### The task
Repeat the material below line for line, changing nothing.

### Provided records
━━━━

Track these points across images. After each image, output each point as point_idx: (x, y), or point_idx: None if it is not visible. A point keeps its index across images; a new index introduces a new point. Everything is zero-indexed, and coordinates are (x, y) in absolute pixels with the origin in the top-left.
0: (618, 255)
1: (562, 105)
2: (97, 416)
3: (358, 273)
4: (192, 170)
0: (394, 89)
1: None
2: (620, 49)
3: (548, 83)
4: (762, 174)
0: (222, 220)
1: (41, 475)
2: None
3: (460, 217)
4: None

━━━━

### Exercise response
Track these points across images. After each image, output each point as point_idx: (x, y), or point_idx: None if it is not visible. A point keeps its index across images; a new index introduces a new point. Everything is zero-indexed, and coordinates are (x, y) in absolute pixels with the origin in the top-left.
0: (618, 255)
1: (562, 105)
2: (97, 416)
3: (358, 273)
4: (192, 170)
0: (394, 89)
1: None
2: (620, 49)
3: (548, 83)
4: (762, 174)
0: (222, 220)
1: (41, 475)
2: None
3: (460, 217)
4: None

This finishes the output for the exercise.